* [Exercise input]

**********

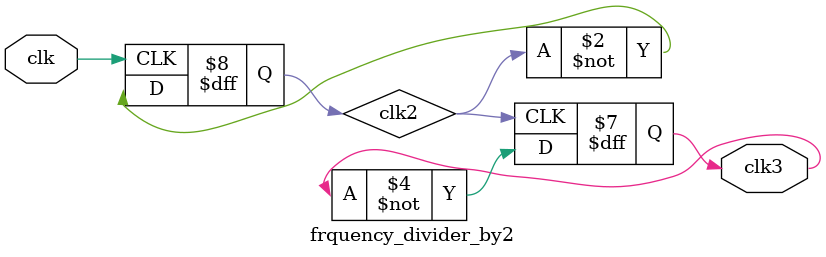
<source format=v>
module frquency_divider_by2 ( clk ,clk3 );
output clk3 ;
reg clk2, clk3 ;
input clk ;
wire clk ;
initial clk2 = 0;
initial clk3 = 0;
 always @ (posedge (clk)) begin
   clk2 <= ~clk2;
 end
 always @ (posedge (clk2)) begin
  clk3 <= ~clk3;
 end
endmodule
</source>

**********

* [The problem] Please write out, exactly as they appear, only the lines from the one holding "always @ (posedge (clk2)) begin" through the end of the data.

* [Reply]
 always @ (posedge (clk2)) begin
  clk3 <= ~clk3;
 end
endmodule
</source>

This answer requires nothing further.